Only the lines holding "области" are wanted; find them in the listing and return each one.

Information supplied:
———

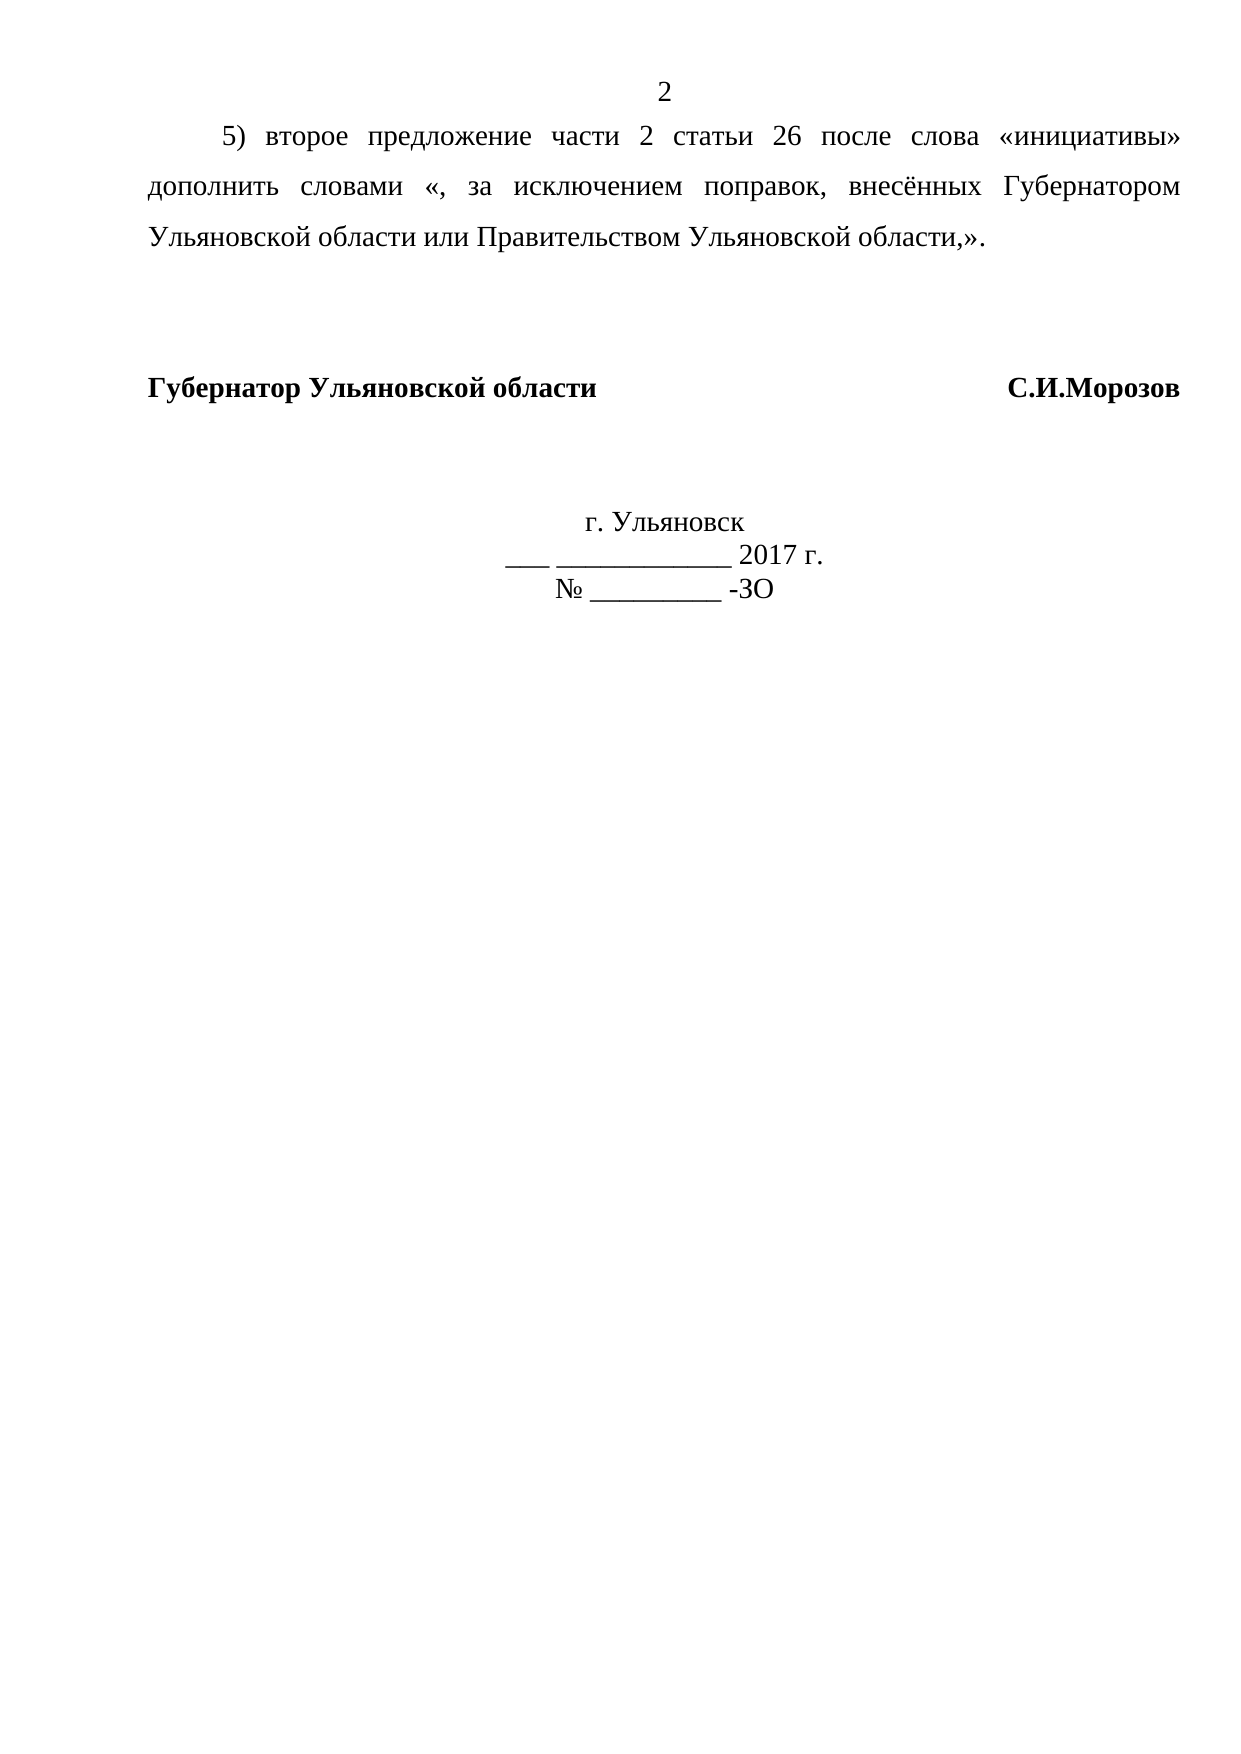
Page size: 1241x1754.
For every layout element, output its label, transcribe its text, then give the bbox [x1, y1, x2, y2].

text 5) второе предложение части 2 статьи 26 после слова «инициативы» дополнить словами «, за исключением поправок, внесённых Губернатором Ульяновской области или Правительством Ульяновской области,». [148, 118, 1181, 252]
text Губернатор Ульяновской области С.И.Морозов [148, 370, 1181, 403]
text № _________ -ЗО [148, 571, 1181, 604]
text г. Ульяновск [148, 504, 1181, 537]
text ___ ____________ 2017 г. [148, 537, 1181, 571]
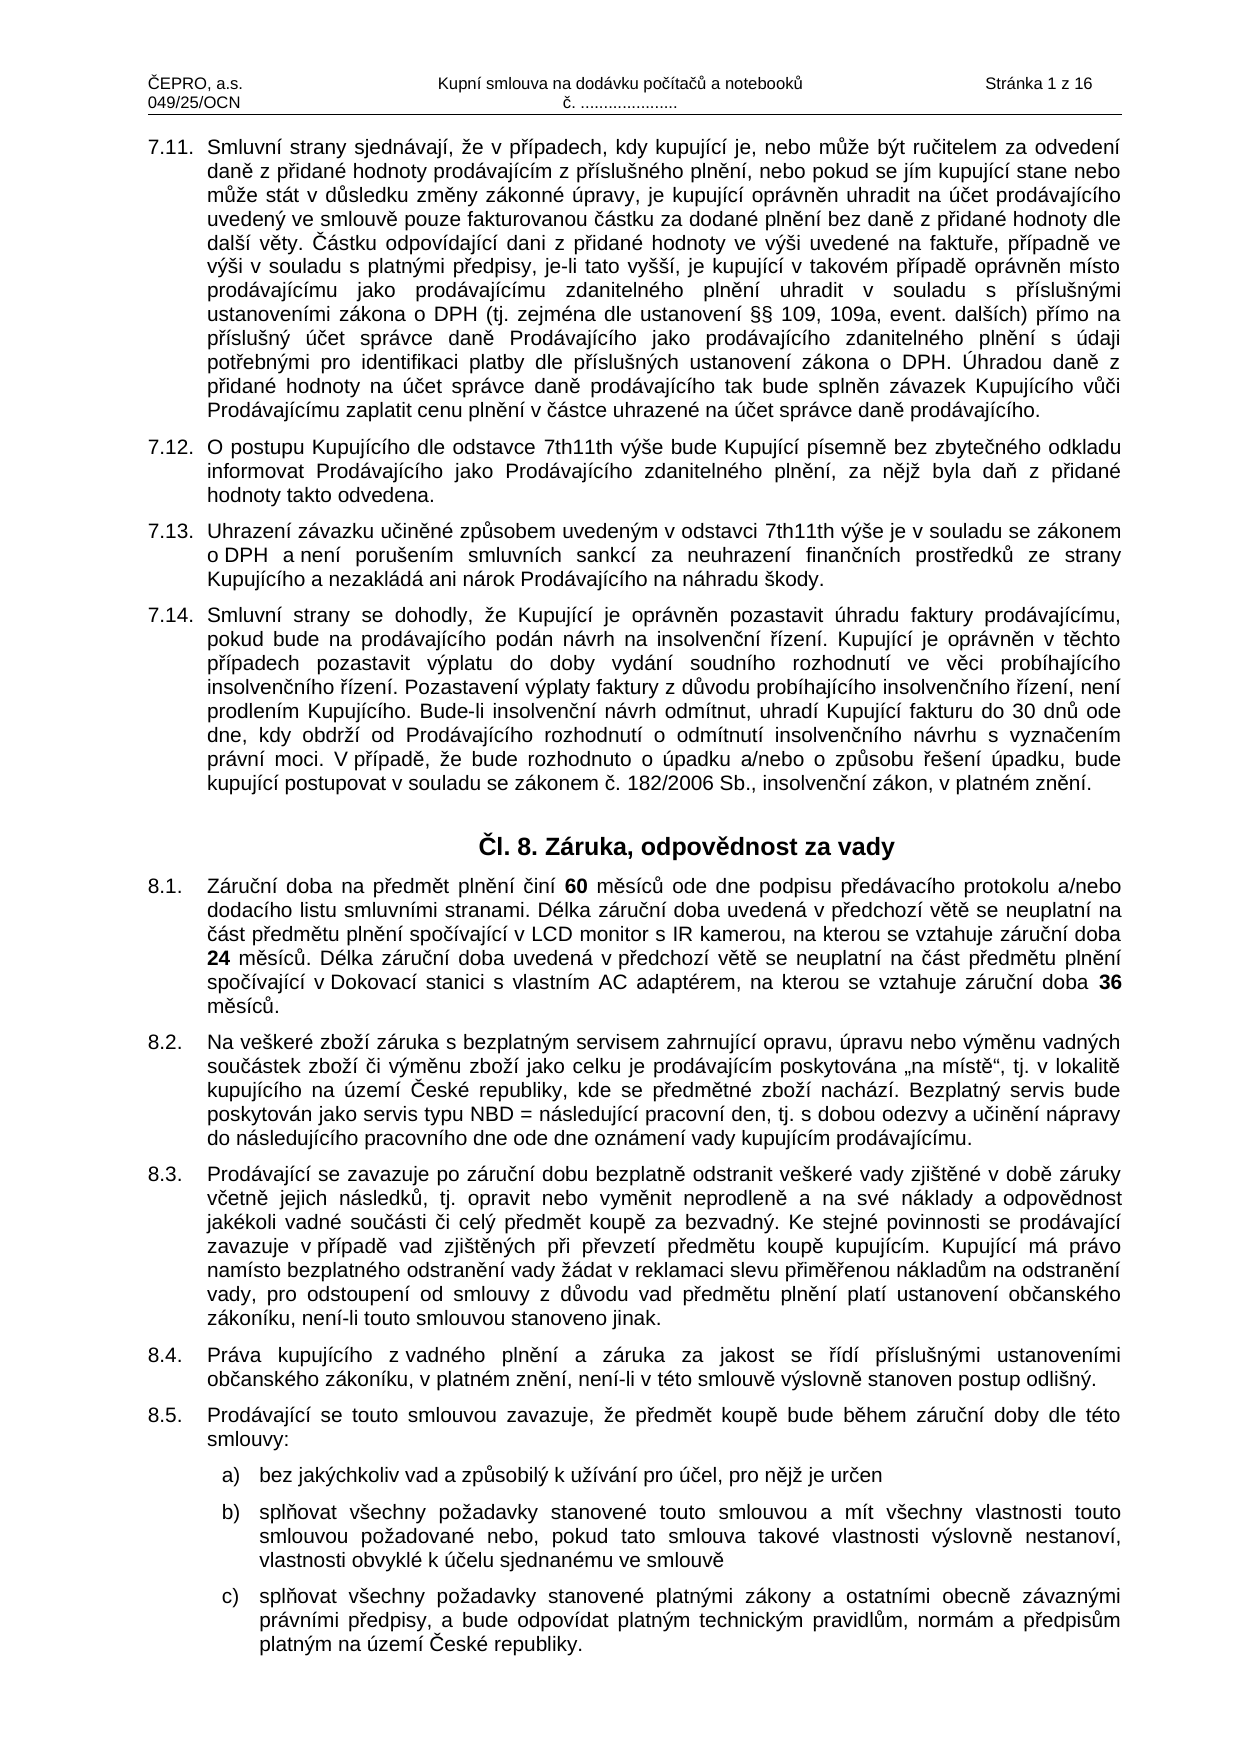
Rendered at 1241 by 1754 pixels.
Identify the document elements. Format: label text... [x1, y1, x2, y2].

text Smluvní strany se dohodly, že Kupující je oprávněn pozastavit úhradu faktury prodávajícímu, pokud bude na prodávajícího podán návrh na insolvenční řízení. Kupující je oprávněn v těchto případech pozastavit výplatu do doby vydání soudního rozhodnutí ve věci probíhajícího insolvenčního řízení. Pozastavení výplaty faktury z důvodu probíhajícího insolvenčního řízení, není prodlením Kupujícího. Bude-li insolvenční návrh odmítnut, uhradí Kupující fakturu do 30 dnů ode dne, kdy obdrží od Prodávajícího rozhodnutí o odmítnutí insolvenčního návrhu s vyznačením právní moci. V případě, že bude rozhodnuto o úpadku a/nebo o způsobu řešení úpadku, bude kupující postupovat v souladu se zákonem č. 182/2006 Sb., insolvenční zákon, v platném znění. [148, 603, 1122, 795]
text O postupu Kupujícího dle odstavce 7.11 výše bude Kupující písemně bez zbytečného odkladu informovat Prodávajícího jako Prodávajícího zdanitelného plnění, za nějž byla daň z přidané hodnoty takto odvedena. [148, 434, 1122, 506]
text Uhrazení závazku učiněné způsobem uvedeným v odstavci 7.11 výše je v souladu se zákonem o DPH a není porušením smluvních sankcí za neuhrazení finančních prostředků ze strany Kupujícího a nezakládá ani nárok Prodávajícího na náhradu škody. [148, 519, 1122, 591]
text Záruka, odpovědnost za vady [251, 832, 1122, 861]
text Prodávající se zavazuje po záruční dobu bezplatně odstranit veškeré vady zjištěné v době záruky včetně jejich následků, tj. opravit nebo vyměnit neprodleně a na své náklady a odpovědnost jakékoli vadné součásti či celý předmět koupě za bezvadný. Ke stejné povinnosti se prodávající zavazuje v případě vad zjištěných při převzetí předmětu koupě kupujícím. Kupující má právo namísto bezplatného odstranění vady žádat v reklamaci slevu přiměřenou nákladům na odstranění vady, pro odstoupení od smlouvy z důvodu vad předmětu plnění platí ustanovení občanského zákoníku, není-li touto smlouvou stanoveno jinak. [148, 1162, 1122, 1330]
text Záruční doba na předmět plnění činí 60 měsíců ode dne podpisu předávacího protokolu a/nebo dodacího listu smluvními stranami. Délka záruční doba uvedená v předchozí větě se neuplatní na část předmětu plnění spočívající v LCD monitor s IR kamerou, na kterou se vztahuje záruční doba 24 měsíců. Délka záruční doba uvedená v předchozí větě se neuplatní na část předmětu plnění spočívající v Dokovací stanici s vlastním AC adaptérem, na kterou se vztahuje záruční doba 36 měsíců. [148, 874, 1122, 1017]
text Práva kupujícího z vadného plnění a záruka za jakost se řídí příslušnými ustanoveními občanského zákoníku, v platném znění, není-li v této smlouvě výslovně stanoven postup odlišný. [148, 1342, 1122, 1390]
text Na veškeré zboží záruka s bezplatným servisem zahrnující opravu, úpravu nebo výměnu vadných součástek zboží či výměnu zboží jako celku je prodávajícím poskytována „na místě“, tj. v lokalitě kupujícího na území České republiky, kde se předmětné zboží nachází. Bezplatný servis bude poskytován jako servis typu NBD = následující pracovní den, tj. s dobou odezvy a učinění nápravy do následujícího pracovního dne ode dne oznámení vady kupujícím prodávajícímu. [148, 1030, 1122, 1150]
text Prodávající se touto smlouvou zavazuje, že předmět koupě bude během záruční doby dle této smlouvy: [148, 1403, 1122, 1451]
text splňovat všechny požadavky stanovené platnými zákony a ostatními obecně závaznými právními předpisy, a bude odpovídat platným technickým pravidlům, normám a předpisům platným na území České republiky. [222, 1584, 1122, 1656]
list bez jakýchkoliv vad a způsobilý k užívání pro účel, pro nějž je určen [222, 1463, 1122, 1487]
text Smluvní strany sjednávají, že v případech, kdy kupující je, nebo může být ručitelem za odvedení daně z přidané hodnoty prodávajícím z příslušného plnění, nebo pokud se jím kupující stane nebo může stát v důsledku změny zákonné úpravy, je kupující oprávněn uhradit na účet prodávajícího uvedený ve smlouvě pouze fakturovanou částku za dodané plnění bez daně z přidané hodnoty dle další věty. Částku odpovídající dani z přidané hodnoty ve výši uvedené na faktuře, případně ve výši v souladu s platnými předpisy, je-li tato vyšší, je kupující v takovém případě oprávněn místo prodávajícímu jako prodávajícímu zdanitelného plnění uhradit v souladu s příslušnými ustanoveními zákona o DPH (tj. zejména dle ustanovení §§ 109, 109a, event. dalších) přímo na příslušný účet správce daně Prodávajícího jako prodávajícího zdanitelného plnění s údaji potřebnými pro identifikaci platby dle příslušných ustanovení zákona o DPH. Úhradou daně z přidané hodnoty na účet správce daně prodávajícího tak bude splněn závazek Kupujícího vůči Prodávajícímu zaplatit cenu plnění v částce uhrazené na účet správce daně prodávajícího. [148, 134, 1122, 422]
text splňovat všechny požadavky stanovené touto smlouvou a mít všechny vlastnosti touto smlouvou požadované nebo, pokud tato smlouva takové vlastnosti výslovně nestanoví, vlastnosti obvyklé k účelu sjednanému ve smlouvě [222, 1500, 1122, 1572]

———

Task solution:
text 5) второе предложение части 2 статьи 26 после слова «инициативы» дополнить словами «, за исключением поправок, внесённых Губернатором Ульяновской области или Правительством Ульяновской области,». [148, 118, 1181, 252]
text Губернатор Ульяновской области С.И.Морозов [148, 370, 1181, 403]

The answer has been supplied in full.